J
Jeff Causey
Guest
In another sign of the continuing end of hostilities between the world’s smartphone manufacturers, Rockstar Consortium, Inc. has announced the sale of 4,000 patents to RPX Corp. The portfolio was originally obtained by Rockstar in a bidding war that took place during 2011 between Rockstar and Google to obtain the intellectual property from Nortel Networks. Rockstar is a consortium made up of Apple, Microsoft, Blackberry, Ericsson and Sony. RPX licenses patents to companies that join their syndicate, including Google and Cisco Systems.
When Rockstar obtained the Nortel patent portfolio, they paid about $4.5 billion to get 6,000 patents. 4,000 of the patents were held in common by Rockstar while the remaining 2,000 patents were divvied up between the companies that made up the consortium. RPX ended up paying only $900 million for the portfolio in the sale announced this week.
Rockstar was created as a way for the companies that joined together to reach licensing deals with other technology companies, under threat of patent litigation.
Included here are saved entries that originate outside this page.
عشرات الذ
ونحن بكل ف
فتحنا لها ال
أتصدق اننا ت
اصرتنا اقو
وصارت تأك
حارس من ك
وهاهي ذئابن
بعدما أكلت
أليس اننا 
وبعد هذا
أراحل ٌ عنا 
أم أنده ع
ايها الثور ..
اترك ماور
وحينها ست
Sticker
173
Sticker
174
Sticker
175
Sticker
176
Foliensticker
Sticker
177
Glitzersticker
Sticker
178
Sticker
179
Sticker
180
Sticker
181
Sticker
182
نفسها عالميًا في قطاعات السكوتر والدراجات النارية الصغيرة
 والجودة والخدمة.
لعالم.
Last year Rockstar started the courtroom phase of their business strategy with several lawsuits filed, including actions against Google and Cisco. The suits against those companies were settled last month for an undisclosed amount, although Cisco has reported to investors that it recorded a pretax charge of $188 million to settle.
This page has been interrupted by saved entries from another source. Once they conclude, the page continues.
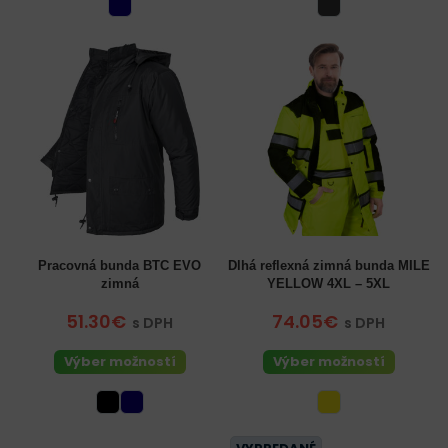
Pracovná bunda BTC EVO
Dlhá reflexná zimná bunda MILE
zimná
YELLOW 4XL – 5XL
51.30€
74.05€
s DPH
s DPH
Výber možností
Výber možností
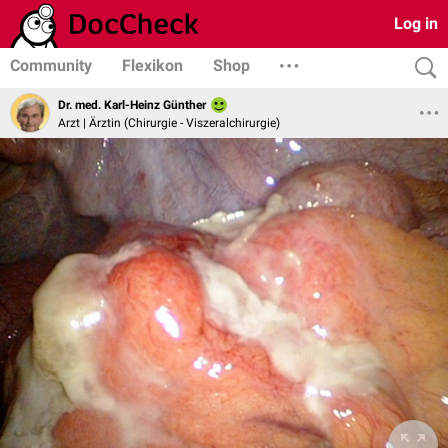
Log in
Community
Flexikon
Shop
Dr. med. Karl-Heinz Günther
Arzt | Ärztin (Chirurgie - Viszeralchirurgie)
Rockstar’s CEO John Veschi indicated in 2013 that “given the price that parties were willing to pay for these patents, talks to license them would be much easier.” With Rockstar’s hopes not panning out as planned, the company turned to the sale to RPX as an exit strategy.
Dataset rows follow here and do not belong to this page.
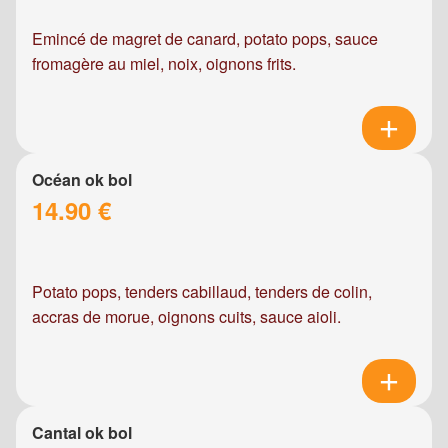
Emincé de magret de canard, potato pops, sauce
fromagère au miel, noix, oignons frits.
Océan ok bol
14.90 €
Potato pops, tenders cabillaud, tenders de colin,
accras de morue, oignons cuits, sauce aioli.
Cantal ok bol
As part of the deal, RPX will be dropping the remaining lawsuits filed by Rockstar against companies like Samsung, LG, HTC, and Huawei.
According to a Microsoft statement from Erich Anderson, deputy general counsel, the company joined Rockstar “to ensure that both Microsoft and our industry would have broad access to the Nortel patent portfolio, and we’re pleased to have accomplished that goal through this sale.” Ericsson has also issued a statement indicating their approval of the sale. Other members of the Rockstar consortium have not issued any comment.
Chief executive John Amster of RPX thinks the sale indicates the industry has moved to a new stage where “people have started to realize that licensing, not litigation, is the best way to make use of patents.”
Although the sale of the portfolio to a company that uses patents for defensive purposes only, there is still a downside. The 2,000 patents that were divvied up between the companies were generally viewed as the more valuable patents and those still remain in the hands of those companies and could be used in non-defensive ways.